Now, $\bar{A}$ and $\t{\bar{A}}$ move things around but do not stretch them, i.e. they leave vector lengths unchanged, as long as we live and die inside $\b{R}(A)$ and $\b{C}(A)$. Vectors outside $\b{R}(A)$ are still stretched, because they are projected onto $\b{R}(A)$ before being launched into $\b{C}(A)$. This is why $\t{\bar{A}}\bar{A}\neq I$, because the trick does not work outside its row space.

png

See? Blue things are not stretched.

Does this work in higher dimensions?

Absolutely! It’s harder to visualize and to understand, but it works in the same way.

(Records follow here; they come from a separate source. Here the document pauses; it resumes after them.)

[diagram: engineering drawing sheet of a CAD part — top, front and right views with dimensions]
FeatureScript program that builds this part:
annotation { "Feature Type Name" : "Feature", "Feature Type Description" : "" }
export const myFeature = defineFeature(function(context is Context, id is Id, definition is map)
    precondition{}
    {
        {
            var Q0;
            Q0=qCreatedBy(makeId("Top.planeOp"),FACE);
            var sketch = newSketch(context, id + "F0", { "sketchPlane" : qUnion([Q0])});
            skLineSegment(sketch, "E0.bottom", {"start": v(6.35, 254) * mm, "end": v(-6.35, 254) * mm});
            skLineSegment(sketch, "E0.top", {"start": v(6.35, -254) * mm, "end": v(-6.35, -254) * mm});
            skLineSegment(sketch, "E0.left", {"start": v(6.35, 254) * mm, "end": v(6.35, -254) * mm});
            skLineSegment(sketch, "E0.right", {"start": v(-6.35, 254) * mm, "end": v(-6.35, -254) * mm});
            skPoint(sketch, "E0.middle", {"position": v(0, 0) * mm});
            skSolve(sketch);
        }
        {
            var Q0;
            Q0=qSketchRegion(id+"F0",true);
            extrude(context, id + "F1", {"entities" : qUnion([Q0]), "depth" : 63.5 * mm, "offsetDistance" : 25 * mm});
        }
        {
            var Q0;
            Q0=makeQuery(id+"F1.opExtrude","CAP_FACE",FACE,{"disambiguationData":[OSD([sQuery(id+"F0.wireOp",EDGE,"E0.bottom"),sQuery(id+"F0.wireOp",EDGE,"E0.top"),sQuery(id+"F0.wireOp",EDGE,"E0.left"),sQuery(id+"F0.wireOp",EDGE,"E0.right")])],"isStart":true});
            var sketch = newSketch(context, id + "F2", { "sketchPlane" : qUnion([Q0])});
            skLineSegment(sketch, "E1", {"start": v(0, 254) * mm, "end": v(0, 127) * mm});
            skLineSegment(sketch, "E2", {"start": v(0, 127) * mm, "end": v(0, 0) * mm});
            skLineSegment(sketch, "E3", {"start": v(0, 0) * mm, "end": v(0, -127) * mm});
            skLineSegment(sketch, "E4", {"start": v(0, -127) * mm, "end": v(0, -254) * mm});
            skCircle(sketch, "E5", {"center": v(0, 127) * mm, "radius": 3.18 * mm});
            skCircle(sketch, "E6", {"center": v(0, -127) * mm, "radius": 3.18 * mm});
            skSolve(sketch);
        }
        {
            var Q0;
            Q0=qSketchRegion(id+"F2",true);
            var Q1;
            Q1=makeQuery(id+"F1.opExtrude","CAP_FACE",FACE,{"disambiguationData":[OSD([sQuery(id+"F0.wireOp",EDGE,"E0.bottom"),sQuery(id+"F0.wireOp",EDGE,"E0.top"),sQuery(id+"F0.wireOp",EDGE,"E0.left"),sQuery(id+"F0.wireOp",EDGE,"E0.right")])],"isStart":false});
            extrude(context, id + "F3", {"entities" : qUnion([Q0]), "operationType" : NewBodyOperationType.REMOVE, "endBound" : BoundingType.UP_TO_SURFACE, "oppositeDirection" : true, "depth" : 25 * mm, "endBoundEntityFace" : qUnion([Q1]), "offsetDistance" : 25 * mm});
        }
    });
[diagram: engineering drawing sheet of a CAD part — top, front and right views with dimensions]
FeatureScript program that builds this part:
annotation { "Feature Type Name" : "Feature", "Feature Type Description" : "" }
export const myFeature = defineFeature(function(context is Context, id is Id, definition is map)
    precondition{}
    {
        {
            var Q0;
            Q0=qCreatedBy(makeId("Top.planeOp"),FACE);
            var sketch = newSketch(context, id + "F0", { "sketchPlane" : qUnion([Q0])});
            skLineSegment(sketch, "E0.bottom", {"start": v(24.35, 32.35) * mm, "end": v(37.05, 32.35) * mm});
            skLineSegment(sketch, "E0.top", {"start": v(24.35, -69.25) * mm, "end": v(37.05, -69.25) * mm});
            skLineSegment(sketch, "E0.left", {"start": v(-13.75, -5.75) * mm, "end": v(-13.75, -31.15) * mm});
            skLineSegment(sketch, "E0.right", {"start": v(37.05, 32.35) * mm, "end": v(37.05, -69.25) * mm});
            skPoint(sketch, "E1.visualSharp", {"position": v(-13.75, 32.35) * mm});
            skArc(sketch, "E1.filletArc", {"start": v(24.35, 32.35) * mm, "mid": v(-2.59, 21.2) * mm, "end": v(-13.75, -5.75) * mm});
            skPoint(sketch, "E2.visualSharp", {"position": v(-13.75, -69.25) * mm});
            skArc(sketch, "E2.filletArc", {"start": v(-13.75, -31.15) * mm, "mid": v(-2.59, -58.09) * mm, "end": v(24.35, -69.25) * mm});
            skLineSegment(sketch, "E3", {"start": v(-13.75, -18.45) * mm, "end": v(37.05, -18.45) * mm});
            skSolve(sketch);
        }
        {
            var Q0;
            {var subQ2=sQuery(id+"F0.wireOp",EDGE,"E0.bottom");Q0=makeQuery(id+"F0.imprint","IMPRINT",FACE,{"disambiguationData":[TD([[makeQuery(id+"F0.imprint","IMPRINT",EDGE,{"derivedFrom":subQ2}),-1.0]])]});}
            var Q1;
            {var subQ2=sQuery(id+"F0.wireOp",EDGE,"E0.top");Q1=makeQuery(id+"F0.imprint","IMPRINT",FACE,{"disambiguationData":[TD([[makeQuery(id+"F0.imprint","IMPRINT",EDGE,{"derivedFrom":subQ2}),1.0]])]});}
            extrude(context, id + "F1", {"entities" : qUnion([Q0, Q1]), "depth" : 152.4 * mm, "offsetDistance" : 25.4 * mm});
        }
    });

There is an additional requirement, though: the basis vectors we use must be pairwise orthogonal. Look, $A=CR$, so we are using two matrices $C$ and $R$ to denote bases for the column space and row space respectively. Everything works exactly the same: there will be some $R^\perp$ so that $\b{x}=\t{R}\b{a}+{(\t{R})}^\perp \b{b}$ and $A\b{x}=CR\t{R}\b{a}$. Transposing, $\t{A}A(\t{R}\b{a})=\t{R}(\t{C}C)(R\t{R})\b{a}$, which means that $\t{A}=A^{-1}$ if and only if $\t{C}C=R\t{R}=I$.

Let’s take:

\[R=\frac{1}{\sqrt{10}}\cdot\mq{1}{3}{3}{-1}\] \[C=\frac{1}{\sqrt{5}}\cdot\mq{-2}{1}{1}{2}\]

Which give us:

\[A=\frac{1}{\sqrt{50}}\mq{1}{7}{-7}{1}\]

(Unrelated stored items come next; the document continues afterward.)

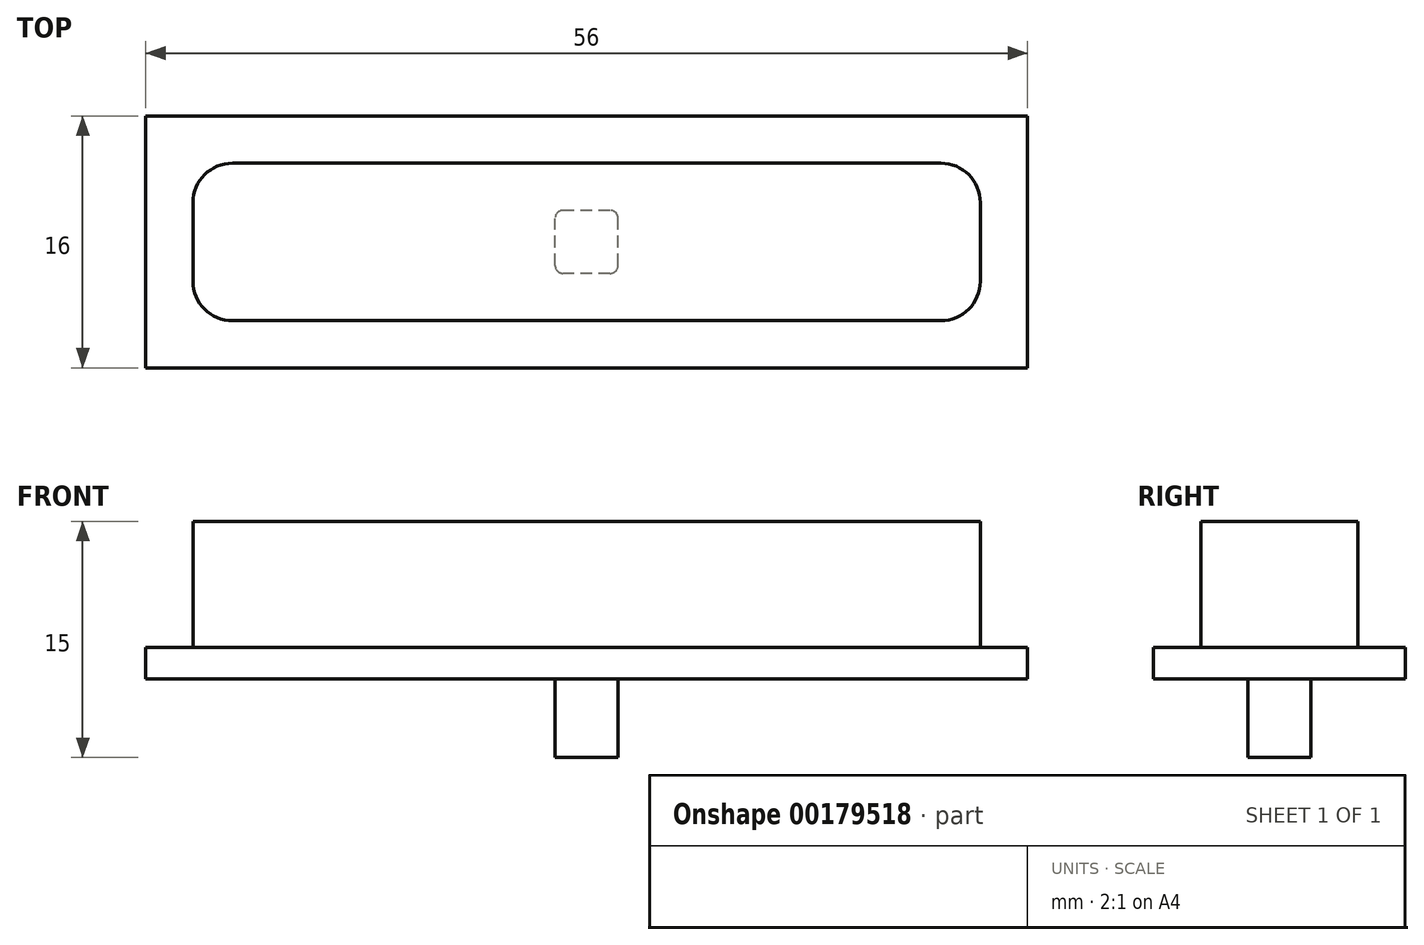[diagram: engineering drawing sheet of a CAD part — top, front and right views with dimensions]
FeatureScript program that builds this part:
annotation { "Feature Type Name" : "Feature", "Feature Type Description" : "" }
export const myFeature = defineFeature(function(context is Context, id is Id, definition is map)
    precondition{}
    {
        {
            var Q0;
            Q0=qCreatedBy(makeId("Top.planeOp"),FACE);
            var sketch = newSketch(context, id + "F0", { "sketchPlane" : qUnion([Q0])});
            skLineSegment(sketch, "E0.bottom", {"start": v(25, -5) * mm, "end": v(-25, -5) * mm});
            skLineSegment(sketch, "E0.top", {"start": v(25, 5) * mm, "end": v(-25, 5) * mm});
            skLineSegment(sketch, "E0.left", {"start": v(25, -5) * mm, "end": v(25, 5) * mm});
            skLineSegment(sketch, "E0.right", {"start": v(-25, -5) * mm, "end": v(-25, 5) * mm});
            skPoint(sketch, "E0.middle", {"position": v(0, 0) * mm});
            skLineSegment(sketch, "E1.bottom", {"start": v(2, -2) * mm, "end": v(-2, -2) * mm});
            skLineSegment(sketch, "E1.top", {"start": v(2, 2) * mm, "end": v(-2, 2) * mm});
            skLineSegment(sketch, "E1.left", {"start": v(2, -2) * mm, "end": v(2, 2) * mm});
            skLineSegment(sketch, "E1.right", {"start": v(-2, -2) * mm, "end": v(-2, 2) * mm});
            skCircle(sketch, "E2", {"center": v(0, 0) * mm, "radius": 1.6 * mm});
            skLineSegment(sketch, "E3.bottom", {"start": v(28, -8) * mm, "end": v(-28, -8) * mm});
            skLineSegment(sketch, "E3.top", {"start": v(28, 8) * mm, "end": v(-28, 8) * mm});
            skLineSegment(sketch, "E3.left", {"start": v(28, -8) * mm, "end": v(28, 8) * mm});
            skLineSegment(sketch, "E3.right", {"start": v(-28, -8) * mm, "end": v(-28, 8) * mm});
            skSolve(sketch);
        }
        {
            var Q0;
            Q0=makeQuery(id+"F0.imprint","IMPRINT",FACE,{"disambiguationData":[TD([[makeQuery(id+"F0.imprint","IMPRINT",EDGE,{"derivedFrom":sQuery(id+"F0.wireOp",EDGE,"E0.bottom")}),-1.0]])]});
            var Q1;
            Q1=makeQuery(id+"F0.imprint","IMPRINT",FACE,{"disambiguationData":[TD([[makeQuery(id+"F0.imprint","IMPRINT",EDGE,{"derivedFrom":sQuery(id+"F0.wireOp",EDGE,"E2")}),1.0]])]});
            var Q2;
            Q2=makeQuery(id+"F0.imprint","IMPRINT",FACE,{"disambiguationData":[TD([[makeQuery(id+"F0.imprint","IMPRINT",EDGE,{"derivedFrom":sQuery(id+"F0.wireOp",EDGE,"E1.bottom")}),-1.0]])]});
            extrude(context, id + "F1", {"entities" : qUnion([Q0, Q1, Q2]), "depth" : 10 * mm});
        }
        {
            var Q0;
            Q0=makeQuery(id+"F1.opExtrude","SWEPT_EDGE",EDGE,{"disambiguationData":[OSD([sQuery(id+"F0.wireOp",EDGE,"E0.bottom"),sQuery(id+"F0.wireOp",EDGE,"E0.right")])]});
            var Q1;
            Q1=makeQuery(id+"F1.opExtrude","SWEPT_EDGE",EDGE,{"disambiguationData":[OSD([sQuery(id+"F0.wireOp",EDGE,"E0.top"),sQuery(id+"F0.wireOp",EDGE,"E0.right")])]});
            var Q2;
            Q2=makeQuery(id+"F1.opExtrude","SWEPT_EDGE",EDGE,{"disambiguationData":[OSD([sQuery(id+"F0.wireOp",EDGE,"E0.bottom"),sQuery(id+"F0.wireOp",EDGE,"E0.left")])]});
            var Q3;
            Q3=makeQuery(id+"F1.opExtrude","SWEPT_EDGE",EDGE,{"disambiguationData":[OSD([sQuery(id+"F0.wireOp",EDGE,"E0.top"),sQuery(id+"F0.wireOp",EDGE,"E0.left")])]});
            fillet(context, id + "F2", {"entities" : qUnion([Q0, Q1, Q2, Q3]), "radius" : 2.5 * mm, "tangentPropagation" : true, "allowEdgeOverflow" : false});
        }
        {
            var Q0;
            Q0=makeQuery(id+"F0.imprint","IMPRINT",FACE,{"disambiguationData":[TD([[makeQuery(id+"F0.imprint","IMPRINT",EDGE,{"derivedFrom":sQuery(id+"F0.wireOp",EDGE,"E0.bottom")}),1.0]])]});
            extrude(context, id + "F3", {"entities" : qUnion([Q0]), "operationType" : NewBodyOperationType.ADD, "depth" : 2 * mm});
        }
        {
            var Q0;
            Q0=makeQuery(id+"F0.imprint","IMPRINT",FACE,{"disambiguationData":[TD([[makeQuery(id+"F0.imprint","IMPRINT",EDGE,{"derivedFrom":sQuery(id+"F0.wireOp",EDGE,"E0.bottom")}),-1.0]])]});
            extrude(context, id + "F4", {"entities" : qUnion([Q0]), "operationType" : NewBodyOperationType.ADD, "depth" : 2 * mm});
        }
        {
            var Q0;
            Q0=makeQuery(id+"F0.imprint","IMPRINT",FACE,{"disambiguationData":[TD([[makeQuery(id+"F0.imprint","IMPRINT",EDGE,{"derivedFrom":sQuery(id+"F0.wireOp",EDGE,"E1.bottom")}),-1.0]])]});
            var Q1;
            Q1=makeQuery(id+"F0.imprint","IMPRINT",FACE,{"disambiguationData":[TD([[makeQuery(id+"F0.imprint","IMPRINT",EDGE,{"derivedFrom":sQuery(id+"F0.wireOp",EDGE,"E2")}),1.0]])]});
            extrude(context, id + "F5", {"entities" : qUnion([Q0, Q1]), "operationType" : NewBodyOperationType.ADD, "oppositeDirection" : true, "depth" : 5 * mm});
        }
        {
            var Q0;
            Q0=sQuery(id+"F0.wireOp",EDGE,"E2");
            extrude(context, id + "F6", {"bodyType" : ToolBodyType.SURFACE, "surfaceEntities" : qUnion([Q0]), "oppositeDirection" : true, "depth" : 7 * mm});
        }
        {
            var Q0;
            Q0=makeQuery(id+"F5.opExtrude","SWEPT_EDGE",EDGE,{"disambiguationData":[OSD([sQuery(id+"F0.wireOp",EDGE,"E1.bottom"),sQuery(id+"F0.wireOp",EDGE,"E1.right")])]});
            var Q1;
            Q1=makeQuery(id+"F5.opExtrude","SWEPT_EDGE",EDGE,{"disambiguationData":[OSD([sQuery(id+"F0.wireOp",EDGE,"E1.bottom"),sQuery(id+"F0.wireOp",EDGE,"E1.left")])]});
            var Q2;
            Q2=makeQuery(id+"F5.opExtrude","SWEPT_EDGE",EDGE,{"disambiguationData":[OSD([sQuery(id+"F0.wireOp",EDGE,"E1.top"),sQuery(id+"F0.wireOp",EDGE,"E1.right")])]});
            var Q3;
            Q3=makeQuery(id+"F5.opExtrude","SWEPT_EDGE",EDGE,{"disambiguationData":[OSD([sQuery(id+"F0.wireOp",EDGE,"E1.top"),sQuery(id+"F0.wireOp",EDGE,"E1.left")])]});
            fillet(context, id + "F7", {"entities" : qUnion([Q0, Q1, Q2, Q3]), "radius" : 0.5 * mm, "tangentPropagation" : true, "allowEdgeOverflow" : false});
        }
    });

Even though $A$ is a $2\times 2$ matrix, like before, it has a higher rank (two) compared to the example we used at the beginning (which was rank one). The rank indicates the dimensionality of $\b{R}(A)$ and $\b{C}(A)$: before they were a single vector (dimension one), while now they are planes (dimension two). Since $A$ is now full rank (i.e., its rank corresponds to the number of rows/columns), it does not squash different vectors into the same point.

Orthogonal rows and columns and the normalization constant make $A$ a very peculiar transformation:

png

A rotation!

Orthogonal matrix: A matrix $Q$ is called orthogonal if $\t{Q}=Q^{-1}$. The matrix $A$ above is orthogonal. Orthogonal matrices are rotations: they do not introduce stretching. If $Q$ rotates in a certain way, $Q^T$ undoes the rotation.

Conclusion

The transpose equals the inverse only for full rank matrices with orthogonal rows and columns. The idea of the transpose as an inverse, however, still works with matrices that are not full rank if

You only consider vectors in the row/column spaces, and
The matrix does not stretch or shrink vectors.

Even in absence of these conditions, it is useful to think of the transpose as a way to go back from where you started, although not exactly in the same location.

This blog post can be downloaded as a Jupyter notebook from here. The notebook also includes the code to generate the pictures above.

Afterword

Only now I realize that this post is probably filled with trivialities. It traces the journey I made on a paper notebook trying to answer the question that is now the title of the post, because I really could not understand the purpose of transposes. Although I found nothing that I didn’t know before starting, doing these computations and drawings by hand clarified and connected several basic concepts that I studied but never understood.